Comment fêter le trentième anniversaire de la revue en termes éditoriaux ? Les temps que nous vivons exigent des réponses collectives, et des structures sociales fondées sur le rejet de la verticalité, au profit de la générosité. Il n’est plus question de différer la prise en compte de la diversité, ni d’ignorer l’urgence à mettre un terme aux graves conséquences du design sur la vie terrestre. Le moment est venu de s’opposer aux logiques, aux imaginaires et aux égoïsmes responsables de cette strate planétaire honteuse que l’on appelle parfois l’Anthropocène.

Pour donner une continuité à l’effort collectif qu’a toujours été Azimuts, nous avons demandé à quelques collaboratrices et collaborateurs fréquent·e·s (venu·e·s de l’intérieur comme de l’extérieur) de recommander la relecture d’un texte publié entre les numéros 37 et 51. Que faut-il relire aujourd’hui ? Quels textes doit-on rassembler pour que le numéro 53 d’Azimuts puisse servir d’outil de travail aux jeunes designers, chercheuses et chercheurs du temps présent ? Nous souhaitons que nos lectrices et lecteurs habituels revisitent certaines pages. Nous croyons à la résonance de leur contenu avec le présent. Mais nous pensons également qu’il est possible d’attirer un nouveau lectorat. Comment pouvons-nous stimuler cette manière d’aborder nos pages ? Comment Azimuts peut-elle conserver son utilité dans les circonstances actuelles ? Le mieux est certainement d’éviter une liste de lectures obligatoires. Nous préférons faire appel et mettre en pratique la « pensée de la trace » telle que décrite par Glissant, lorsqu’il nous a demandé de « nous réconcilier avec une forme de pensée qui ne sera ni dominatrice, ni rigoureuse, ni autoritaire, mais qui sera peut-être une pensée asystématique, caractérisée par l’intuition, la fragilité, l’ambiguïté, qui sera mieux adaptée à l’extraordinaire complexité et l’extraordinaire multiplicité des dimensions du monde dans lequel nous vivons. »

Nous espérons que ces nouveaux lecteurs, ces nouvelles lectrices aborderont ces textes comme les premier·ère·s migrant·e·s qui, dans les Caraïbes, ont recomposé le langage, la religion et la musique à travers la pensée de la trace et en réaction à leurs besoins physiques et spirituels individuels et collectifs.

Dans le but de proposer une analyse actualisée du rôle joué dans la recherche en design par ce type de publication et par son mode de diffusion, nous avons fait appel à Lucile Haute.
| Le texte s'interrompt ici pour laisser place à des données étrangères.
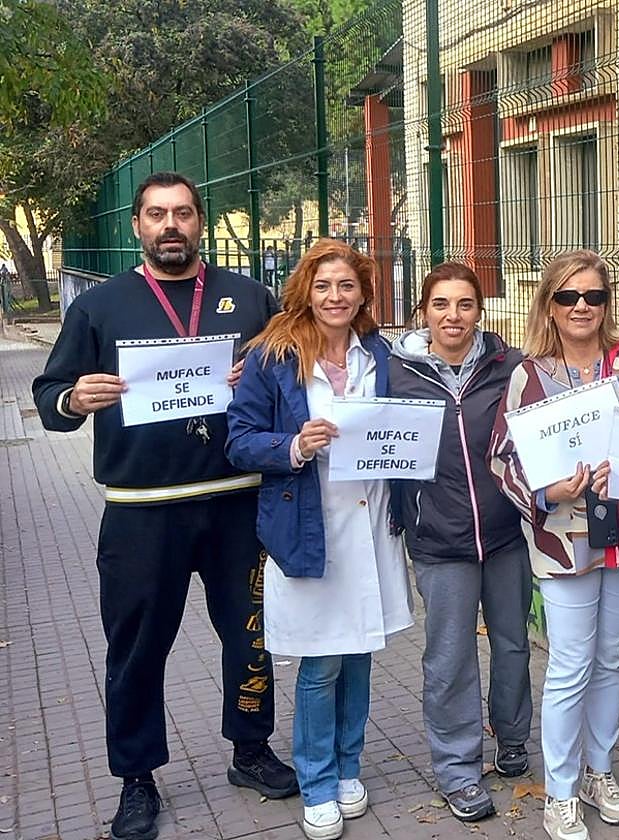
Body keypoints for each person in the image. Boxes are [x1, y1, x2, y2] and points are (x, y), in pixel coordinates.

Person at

La chercheuse s’est associée à Camille Noûs1 pour rendre compte des débats en cours sur l’utilité et la légitimité des publications périodiques qui problématisent aujourd’hui les enjeux de la recherche en design, au moyen d’une mise en scène de la recherche elle-même. Azimuts est honoré de publier cette production et soutient cette initiative.


  1. Camille Noûs est un·e chercheur·euse multidisciplinaire, interdisciplinaire et transdisciplinaire affilié·e au laboratoire Cogitamus. Camille Noûs est un individu collectif qui symbolise notre attachement profond aux valeurs d’éthique et de probation que porte le débat contradictoire, insensible aux indicateurs élaborés par le management institutionnel de la recherche, et conscient de ce que nos résultats doivent à la construction collective. L’identité de chercheur·euse Camille Noûs a été créée par le collectif RogueESR dans la continuité des mouvements de contestation contre la loi LPPR, en 2019. Le projet d’un·e chercheur·euse fictif·ive cosignant des papiers par centaines dans des disciplines les plus variée a donné lieu à concertation, notamment pour le choix de ses noms et prénoms. Camille Noûs existe depuis 2020.